Past couple of weeks have been a very hectic week for me. I just started my new summer internship, so I needed some time to settle into my new workplace and living space. Although I’ve been lazy on writing my blog, I did not stop working on my compiler. I did have some success putting some things together, such as basic functions, arithmetic, and variable declaration, but making these work was not a smooth journey for me. I was too excited to just start coding, and did not have a solid plan how I would approach the project. I do now have a pretty clear idea of the whole workflow of my compiler, but that came only after I had to learn a valuable lesson to always have plan before the hard way. So I encourage everyone to always remember to plan thoroughly before working on a big project like making a compiler.
Anyways, enough rambling, I would like to talk about what I have so far. My compiler breaks down into 4 big parts: Lexer, syntax tree generator, grammar classifier, and code generator. Today I will talk about the lexer. As we talked about before, lexer takes a string input, and generate corresponding tokens based on keywords in the input. This is the interface I created for a token, where each token will hold the type and the actual value of the keyword:
type Token struct {
Type string
Value []byte
}
For converting a line of code into a list of tokens, I wrote a very simple function that iterates through the keywords and puts a corresponding token into the result token array. As you can see, the way I catch keywords in a line of code is by splitting the code by space. This means writing a code like “foo(a,b)” cannot be processed correctly, so instead, you must write in a format with space in between the keywords like “foo ( a , b )”. This is something that I will work on to improve in the future, but for now, this is good enough to test the rest of my compiler implementation!

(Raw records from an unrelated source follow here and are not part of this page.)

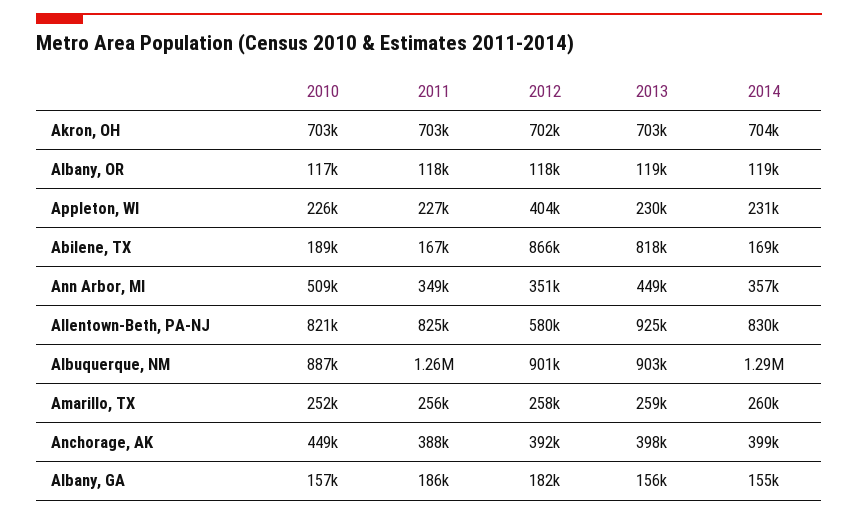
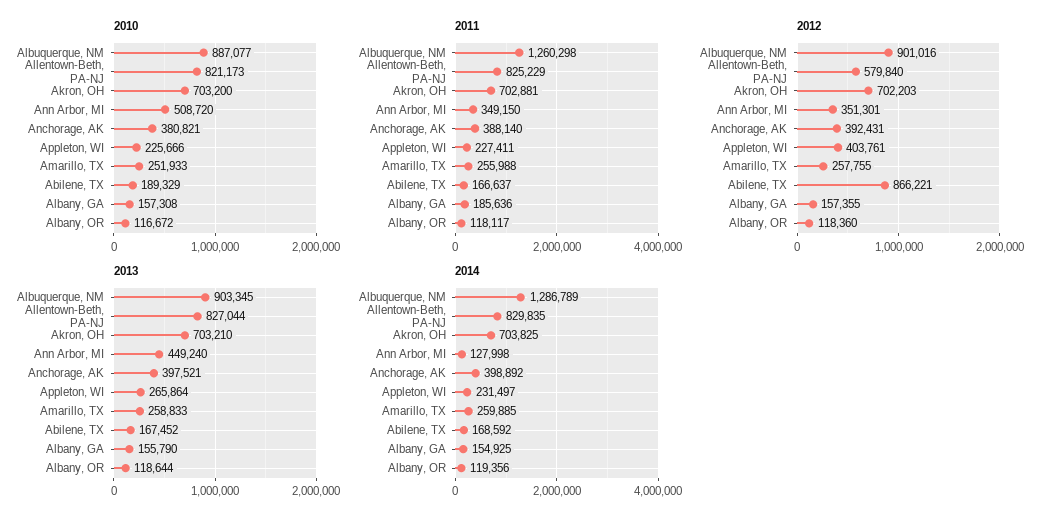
2013, Appleton, WI: 230000 -> 265864
2013, Abilene, TX: 818000 -> 167452
2014, Ann Arbor, MI: 357000 -> 127998
2013, Allentown-Beth, PA-NJ: 925000 -> 827044
2010, Anchorage, AK: 449000 -> 380821
2012, Albany, GA: 182000 -> 157355

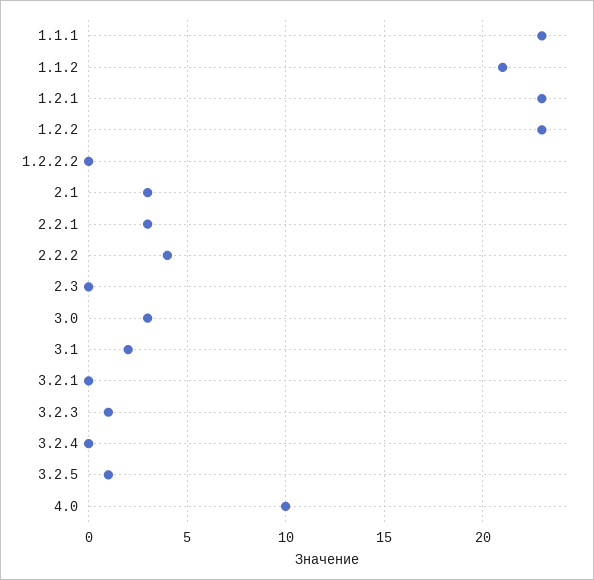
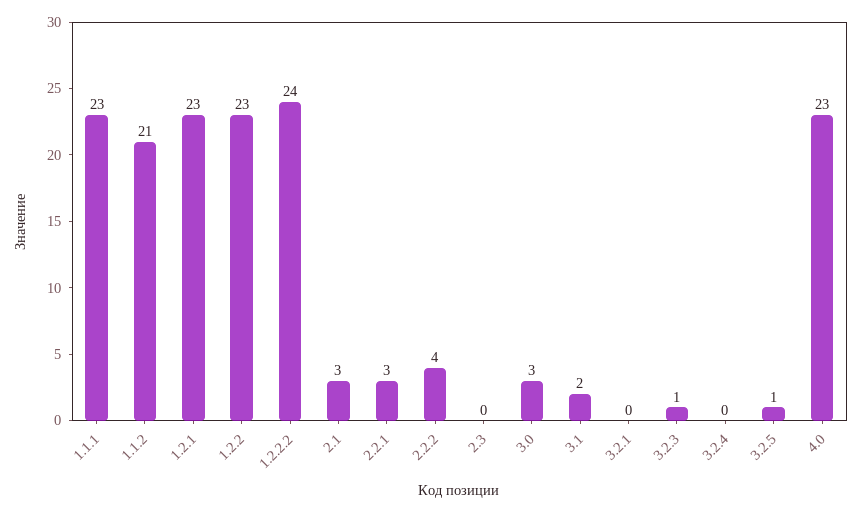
1.2.2.2: 0 -> 24
4.0: 10 -> 23

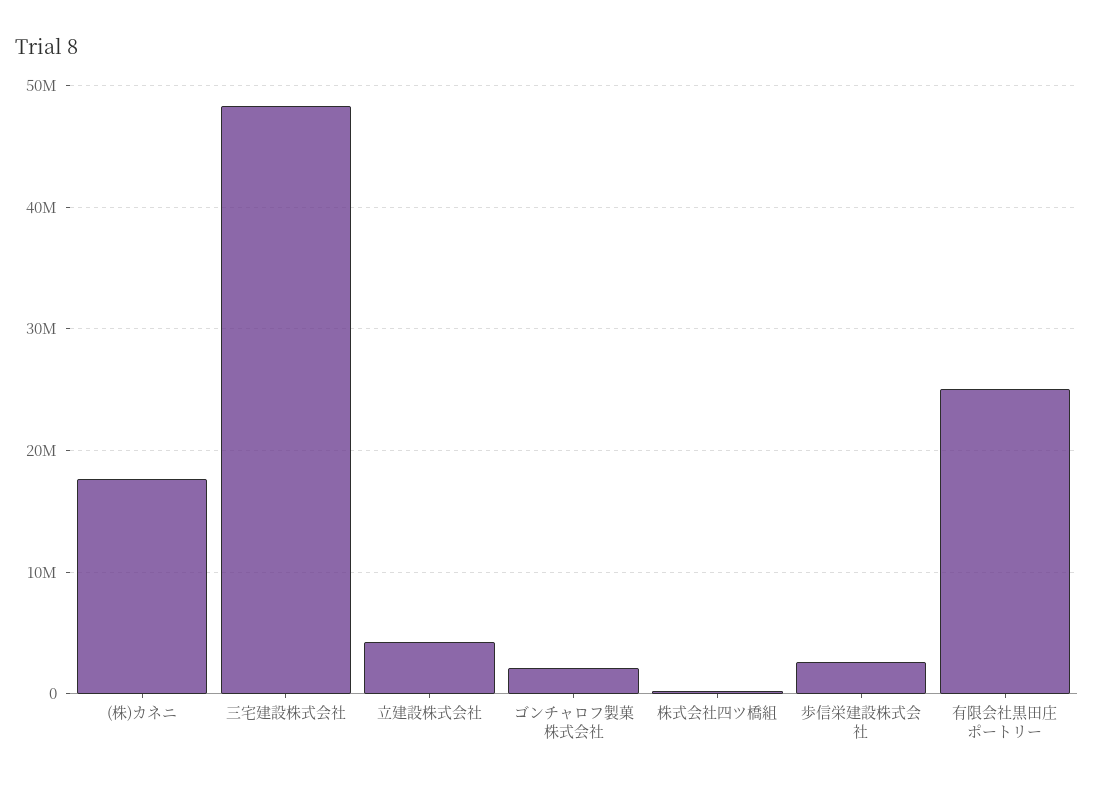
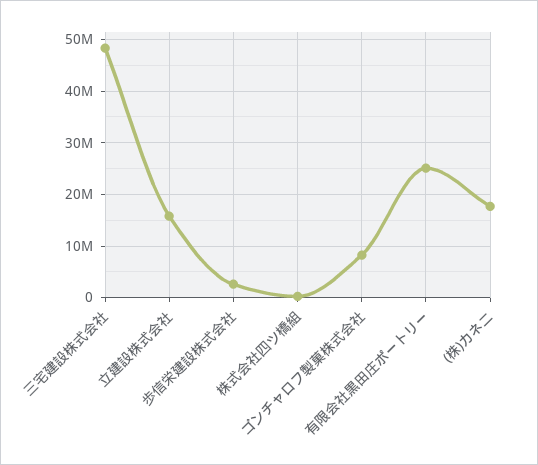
立建設株式会社: 4000000 -> 16000000
ゴンチャロフ製菓株式会社: 2000000 -> 8000000

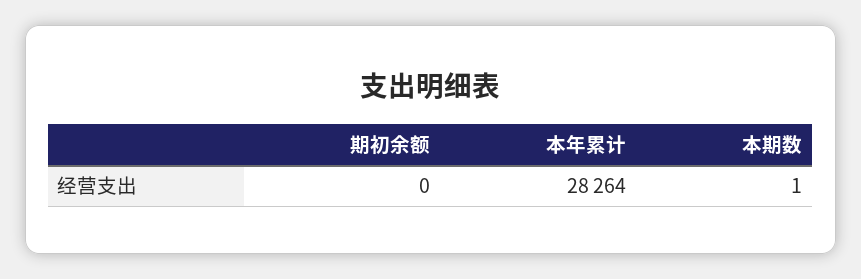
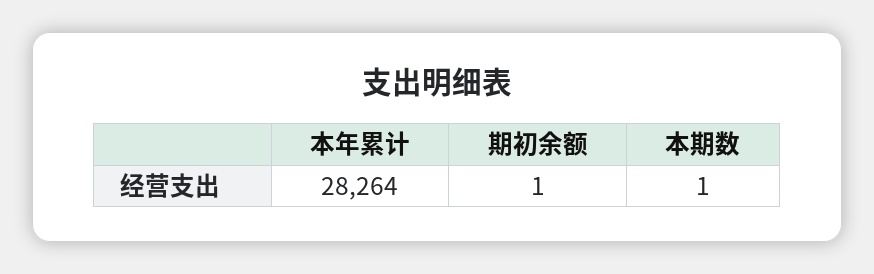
期初余额: 0 -> 1

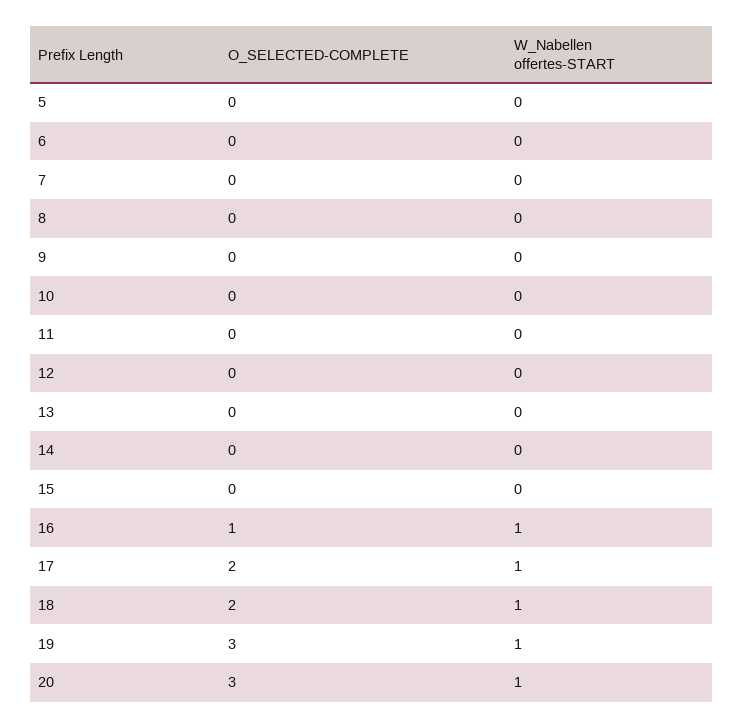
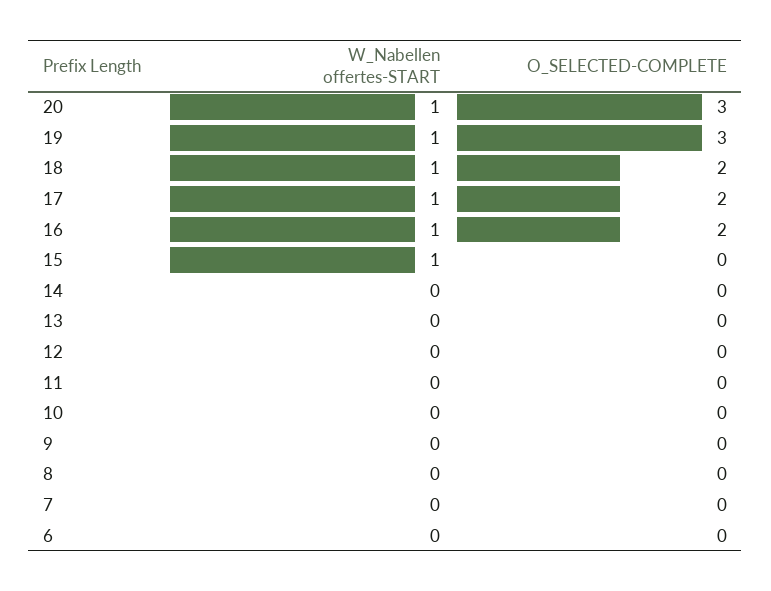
O_SELECTED-COMPLETE, 5: 0 -> none
W_Nabellen offertes-START, 5: 0 -> none
W_Nabellen offertes-START, 15: 0 -> 1
O_SELECTED-COMPLETE, 16: 1 -> 2

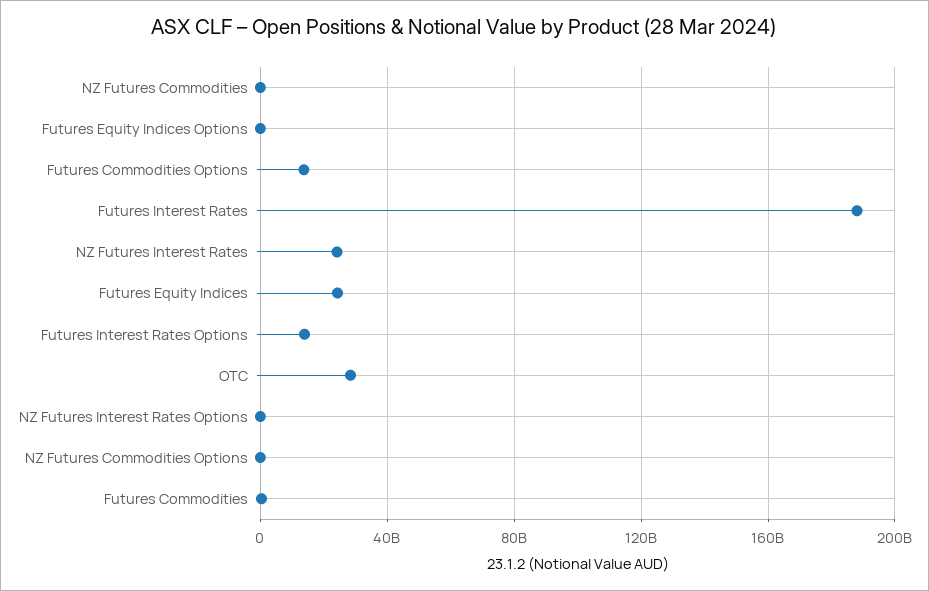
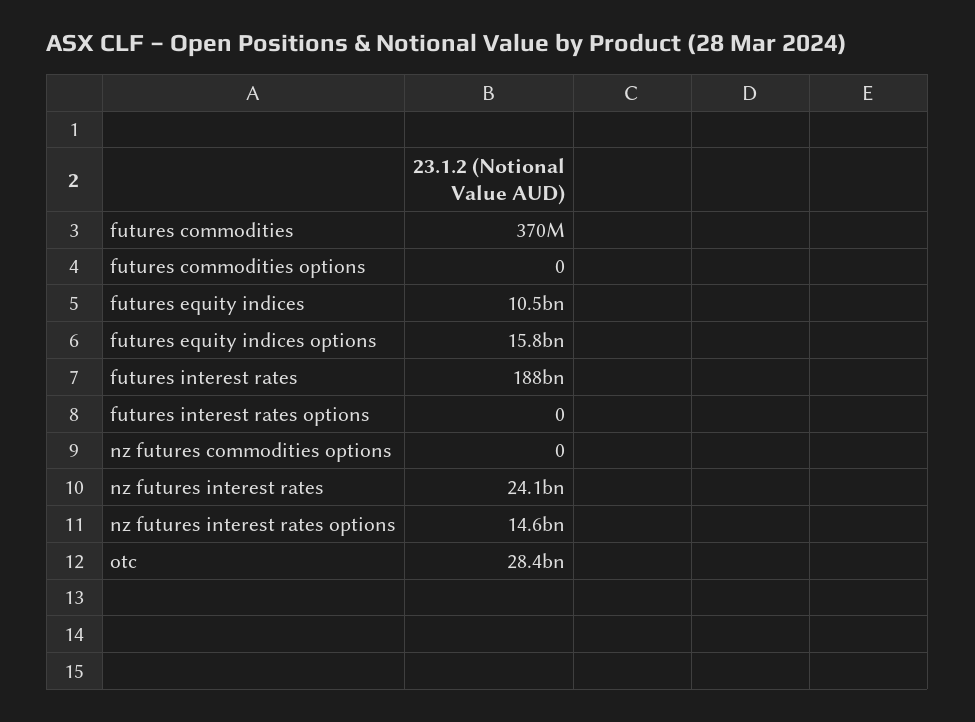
NZ Futures Commodities: 0 -> none
Futures Equity Indices Options: 0 -> 15800000000
Futures Commodities Options: 15000000000 -> 0
Futures Equity Indices: 25000000000 -> 10500000000
Futures Interest Rates Options: 15000000000 -> 0
NZ Futures Interest Rates Options: 0 -> 14600000000

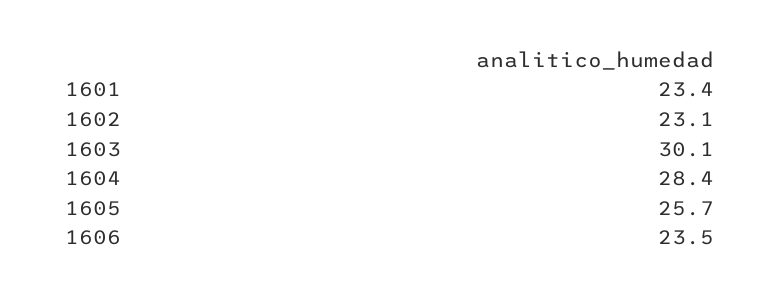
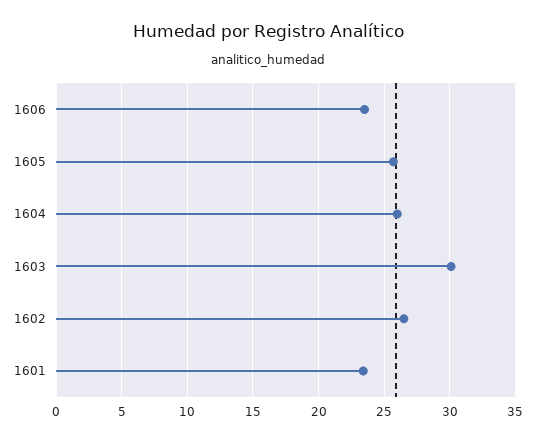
1602: 23.1 -> 26.5
1604: 28.4 -> 26

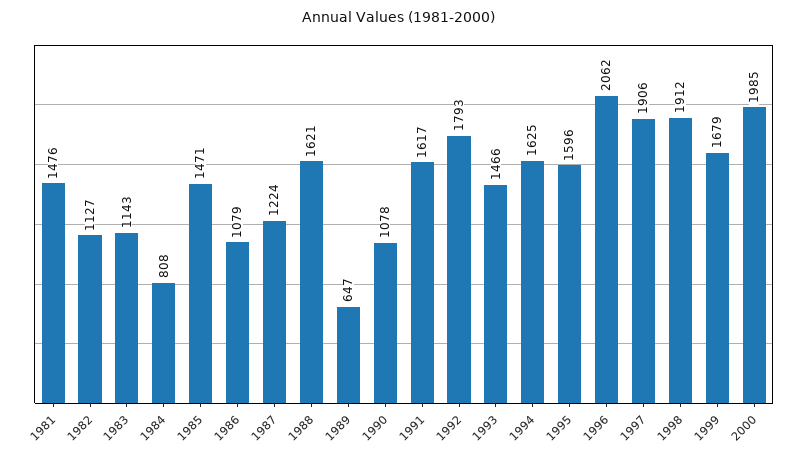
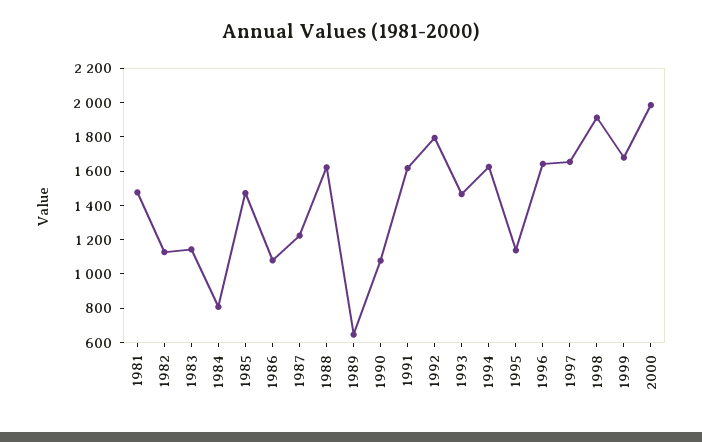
1995: 1596 -> 1150
1996: 2062 -> 1650
1997: 1906 -> 1650

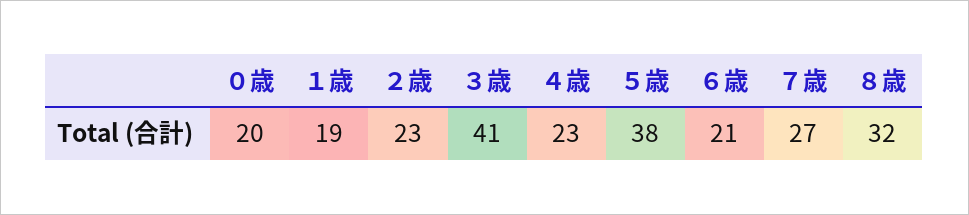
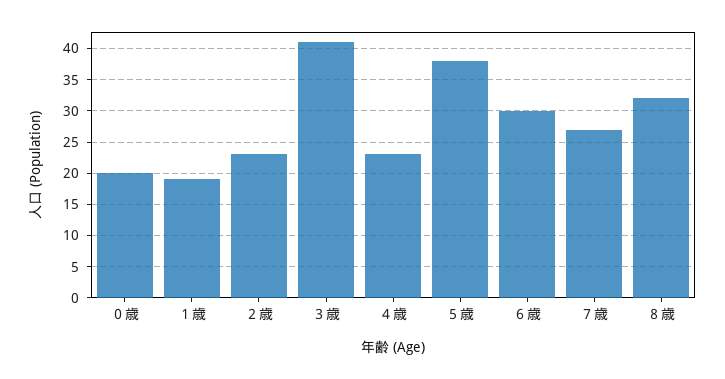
６歳: 21 -> 30

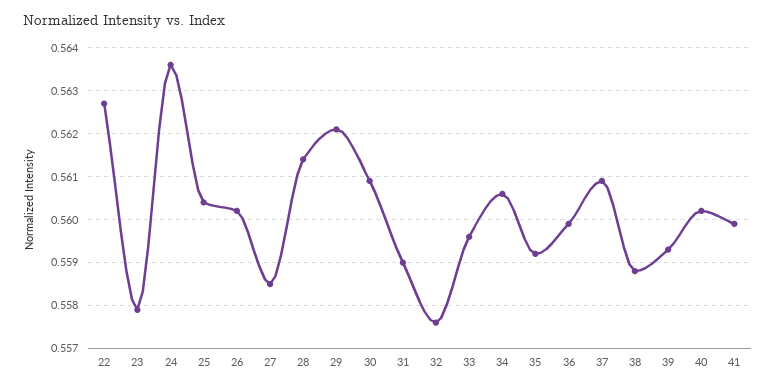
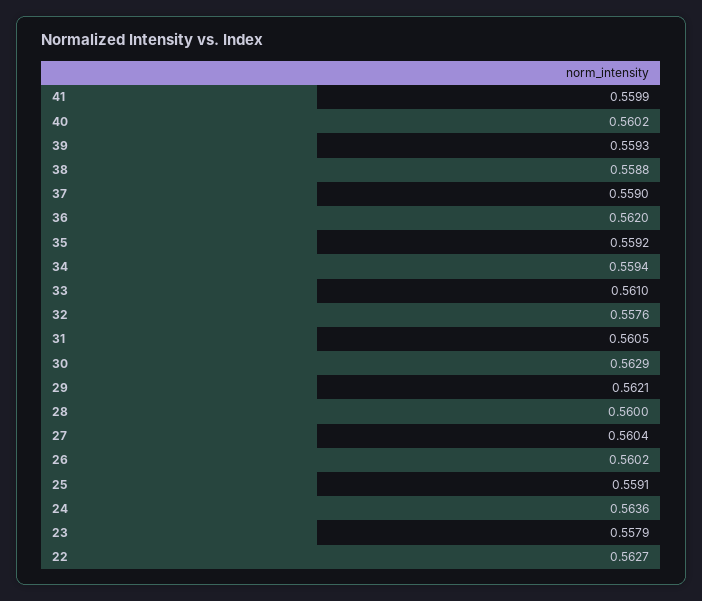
25: 0.5605 -> 0.5591
27: 0.5585 -> 0.5604
28: 0.5615 -> 0.56
30: 0.561 -> 0.5629
31: 0.559 -> 0.5605
33: 0.5595 -> 0.561
34: 0.5605 -> 0.5594
36: 0.56 -> 0.562
37: 0.561 -> 0.559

func tokenizer(line string) []Token {
words := strings.Fields(line)
tokens := []Token{}
for i, w := range words {
if isOperator(w) {
token := Token{
Type: "Operator",
Value: []byte(w),
}
tokens = append(tokens, token)
} else if isDeclaration(w) {
token := Token{
Type: "Declaration",
Value: []byte(w),
}
tokens = append(tokens, token)
} else if isAssignment(w) {
token := Token{
Type: "Assignment",
Value: []byte(w),
}
tokens = append(tokens, token)
} .....
Besides, some simple helper functions to classify keyword types, this is pretty much all I have for the lexer for now. I will keep you all posted on the progress :)